Positional arguments:

  • config_file: Path to the simulate YAML configuration file.

  • output_dir: Directory to write output files (created if absent).

Optional arguments:

  • --output_prefix: Prefix for all output filenames (default: tfscreen_).

  • --num_replicates: Number of independent experimental replicates to simulate (default: 2).

Outputs (all written to output_dir):

  • {prefix}library.csv — all genotypes in the library.

  • {prefix}phenotype.csv — ground-truth growth rates per genotype.

  • {prefix}genotype_theta.csv — ground-truth θ per genotype and titrant concentration.

  • {prefix}growth.csv — analysis-ready ln(CFU) data (same format as tfs-process-counts output).

  • {prefix}binding.csv — simulated binding curve data (only written when binding_data is present in the config).

tfs-setup-sim-grid#

Creates a directory grid for sweeping simulate parameters (see Grid Setup and Summarisation for a full description of the grid format).
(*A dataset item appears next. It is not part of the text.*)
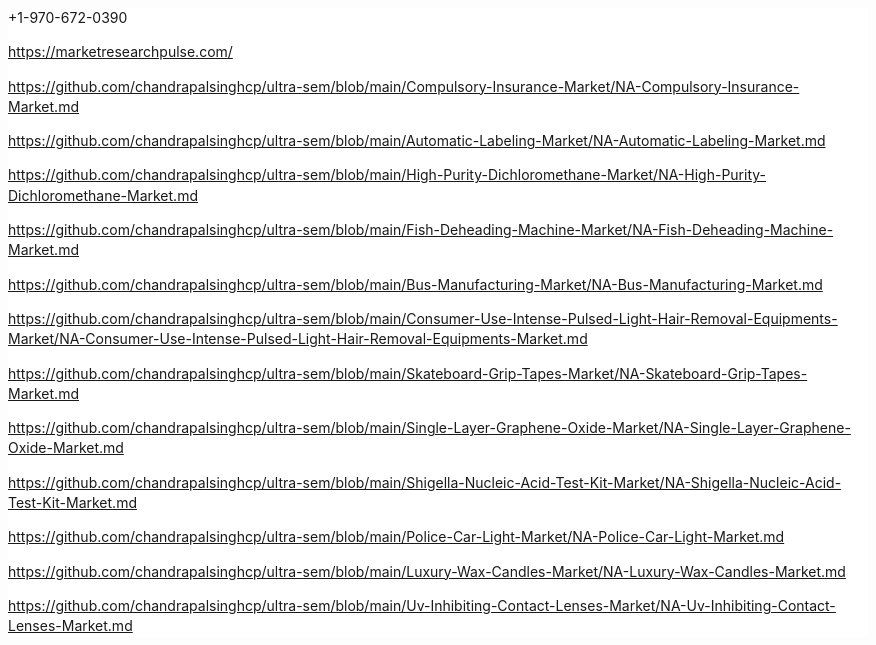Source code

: +1-970-672-0390</p><p>https://marketresearchpulse.com/</p><p><a href="https://github.com/chandrapalsinghcp/ultra-sem/blob/main/Compulsory-Insurance-Market/NA-Compulsory-Insurance-Market.md">https://github.com/chandrapalsinghcp/ultra-sem/blob/main/Compulsory-Insurance-Market/NA-Compulsory-Insurance-Market.md</a></p><p><a href="https://github.com/chandrapalsinghcp/ultra-sem/blob/main/Automatic-Labeling-Market/NA-Automatic-Labeling-Market.md">https://github.com/chandrapalsinghcp/ultra-sem/blob/main/Automatic-Labeling-Market/NA-Automatic-Labeling-Market.md</a></p><p><a href="https://github.com/chandrapalsinghcp/ultra-sem/blob/main/High-Purity-Dichloromethane-Market/NA-High-Purity-Dichloromethane-Market.md">https://github.com/chandrapalsinghcp/ultra-sem/blob/main/High-Purity-Dichloromethane-Market/NA-High-Purity-Dichloromethane-Market.md</a></p><p><a href="https://github.com/chandrapalsinghcp/ultra-sem/blob/main/Fish-Deheading-Machine-Market/NA-Fish-Deheading-Machine-Market.md">https://github.com/chandrapalsinghcp/ultra-sem/blob/main/Fish-Deheading-Machine-Market/NA-Fish-Deheading-Machine-Market.md</a></p><p><a href="https://github.com/chandrapalsinghcp/ultra-sem/blob/main/Bus-Manufacturing-Market/NA-Bus-Manufacturing-Market.md">https://github.com/chandrapalsinghcp/ultra-sem/blob/main/Bus-Manufacturing-Market/NA-Bus-Manufacturing-Market.md</a></p><p><a href="https://github.com/chandrapalsinghcp/ultra-sem/blob/main/Consumer-Use-Intense-Pulsed-Light-Hair-Removal-Equipments-Market/NA-Consumer-Use-Intense-Pulsed-Light-Hair-Removal-Equipments-Market.md">https://github.com/chandrapalsinghcp/ultra-sem/blob/main/Consumer-Use-Intense-Pulsed-Light-Hair-Removal-Equipments-Market/NA-Consumer-Use-Intense-Pulsed-Light-Hair-Removal-Equipments-Market.md</a></p><p><a href="https://github.com/chandrapalsinghcp/ultra-sem/blob/main/Skateboard-Grip-Tapes-Market/NA-Skateboard-Grip-Tapes-Market.md">https://github.com/chandrapalsinghcp/ultra-sem/blob/main/Skateboard-Grip-Tapes-Market/NA-Skateboard-Grip-Tapes-Market.md</a></p><p><a href="https://github.com/chandrapalsinghcp/ultra-sem/blob/main/Single-Layer-Graphene-Oxide-Market/NA-Single-Layer-Graphene-Oxide-Market.md">https://github.com/chandrapalsinghcp/ultra-sem/blob/main/Single-Layer-Graphene-Oxide-Market/NA-Single-Layer-Graphene-Oxide-Market.md</a></p><p><a href="https://github.com/chandrapalsinghcp/ultra-sem/blob/main/Shigella-Nucleic-Acid-Test-Kit-Market/NA-Shigella-Nucleic-Acid-Test-Kit-Market.md">https://github.com/chandrapalsinghcp/ultra-sem/blob/main/Shigella-Nucleic-Acid-Test-Kit-Market/NA-Shigella-Nucleic-Acid-Test-Kit-Market.md</a></p><p><a href="https://github.com/chandrapalsinghcp/ultra-sem/blob/main/Police-Car-Light-Market/NA-Police-Car-Light-Market.md">https://github.com/chandrapalsinghcp/ultra-sem/blob/main/Police-Car-Light-Market/NA-Police-Car-Light-Market.md</a></p><p><a href="https://github.com/chandrapalsinghcp/ultra-sem/blob/main/Luxury-Wax-Candles-Market/NA-Luxury-Wax-Candles-Market.md">https://github.com/chandrapalsinghcp/ultra-sem/blob/main/Luxury-Wax-Candles-Market/NA-Luxury-Wax-Candles-Market.md</a></p><p><a href="https://github.com/chandrapalsinghcp/ultra-sem/blob/main/Uv-Inhibiting-Contact-Lenses-Market/NA-Uv-Inhibiting-Contact-Lenses-Market.md">https://github.com/chandrapalsinghcp/ultra-sem/blob/main/Uv-Inhibiting-Contact-Lenses-Market/NA-Uv-Inhibiting-Contact-Lenses-Market.md</a></p>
Each subdirectory receives its own tfs_sim_config.yaml derived from a base config, plus an optional rendered shell script.

tfs-setup-sim-grid simulate_grid.yaml --out_prefix my_sim_grid

An annotated example grid YAML is provided in examples/simulate/. After running the command, launch all simulations with:

for d in my_sim_grid/*/; do
    cd "$d" && bash run.sh && cd -
done